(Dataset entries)

______

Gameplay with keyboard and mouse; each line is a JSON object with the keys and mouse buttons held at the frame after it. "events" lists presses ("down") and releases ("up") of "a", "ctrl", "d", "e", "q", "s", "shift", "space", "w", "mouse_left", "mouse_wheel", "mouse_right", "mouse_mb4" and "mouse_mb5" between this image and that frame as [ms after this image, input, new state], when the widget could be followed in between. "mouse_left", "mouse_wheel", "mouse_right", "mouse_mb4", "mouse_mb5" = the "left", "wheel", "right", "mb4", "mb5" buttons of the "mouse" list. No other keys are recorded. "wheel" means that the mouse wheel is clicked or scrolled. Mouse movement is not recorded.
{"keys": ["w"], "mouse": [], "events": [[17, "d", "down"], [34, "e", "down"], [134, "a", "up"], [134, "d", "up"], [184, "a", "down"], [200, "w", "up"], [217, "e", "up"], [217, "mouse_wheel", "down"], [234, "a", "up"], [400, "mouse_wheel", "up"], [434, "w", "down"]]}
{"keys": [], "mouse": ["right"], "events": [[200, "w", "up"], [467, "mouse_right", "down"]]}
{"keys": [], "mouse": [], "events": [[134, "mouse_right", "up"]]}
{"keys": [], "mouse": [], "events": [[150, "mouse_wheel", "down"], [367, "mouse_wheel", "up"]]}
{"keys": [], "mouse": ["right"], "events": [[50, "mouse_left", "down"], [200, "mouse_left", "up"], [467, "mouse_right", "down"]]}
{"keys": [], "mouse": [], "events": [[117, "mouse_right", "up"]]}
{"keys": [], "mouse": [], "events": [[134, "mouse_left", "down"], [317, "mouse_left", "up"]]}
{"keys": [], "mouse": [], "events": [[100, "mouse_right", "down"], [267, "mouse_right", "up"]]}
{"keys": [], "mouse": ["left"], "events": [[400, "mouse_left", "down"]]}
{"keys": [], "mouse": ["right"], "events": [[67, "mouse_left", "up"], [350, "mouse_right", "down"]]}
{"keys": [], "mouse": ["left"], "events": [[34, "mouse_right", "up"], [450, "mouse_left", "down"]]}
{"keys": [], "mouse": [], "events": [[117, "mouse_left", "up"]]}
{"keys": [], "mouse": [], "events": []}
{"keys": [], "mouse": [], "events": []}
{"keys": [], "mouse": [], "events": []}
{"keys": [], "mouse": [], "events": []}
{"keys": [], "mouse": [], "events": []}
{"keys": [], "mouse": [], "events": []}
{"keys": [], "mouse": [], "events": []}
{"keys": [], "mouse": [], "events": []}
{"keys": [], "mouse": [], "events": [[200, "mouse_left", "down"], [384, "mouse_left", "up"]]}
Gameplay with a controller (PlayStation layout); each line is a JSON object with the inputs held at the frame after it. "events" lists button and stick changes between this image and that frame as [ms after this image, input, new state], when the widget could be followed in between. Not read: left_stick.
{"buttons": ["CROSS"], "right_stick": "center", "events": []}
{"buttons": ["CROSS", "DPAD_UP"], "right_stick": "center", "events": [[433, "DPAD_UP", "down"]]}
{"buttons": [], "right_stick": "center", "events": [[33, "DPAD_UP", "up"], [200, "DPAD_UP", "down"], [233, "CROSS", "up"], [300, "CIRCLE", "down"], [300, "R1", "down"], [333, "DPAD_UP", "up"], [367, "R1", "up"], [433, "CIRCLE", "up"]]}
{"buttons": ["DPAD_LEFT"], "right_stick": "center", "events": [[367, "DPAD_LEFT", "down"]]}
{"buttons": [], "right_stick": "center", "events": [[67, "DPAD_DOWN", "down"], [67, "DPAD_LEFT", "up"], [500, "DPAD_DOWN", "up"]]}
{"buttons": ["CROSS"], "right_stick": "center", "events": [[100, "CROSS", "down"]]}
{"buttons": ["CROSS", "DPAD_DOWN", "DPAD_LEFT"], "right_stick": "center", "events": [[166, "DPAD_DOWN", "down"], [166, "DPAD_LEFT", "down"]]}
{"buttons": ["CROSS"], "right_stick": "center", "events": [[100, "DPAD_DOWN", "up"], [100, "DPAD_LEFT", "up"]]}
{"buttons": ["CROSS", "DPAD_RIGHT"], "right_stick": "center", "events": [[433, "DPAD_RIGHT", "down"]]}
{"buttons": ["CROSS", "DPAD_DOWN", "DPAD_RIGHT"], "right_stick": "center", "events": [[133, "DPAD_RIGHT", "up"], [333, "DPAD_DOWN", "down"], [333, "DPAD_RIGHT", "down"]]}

______

Answer with the number alone after tallying the lines of the entries above that contain the word "followed".

> WRITTEN ANSWER
2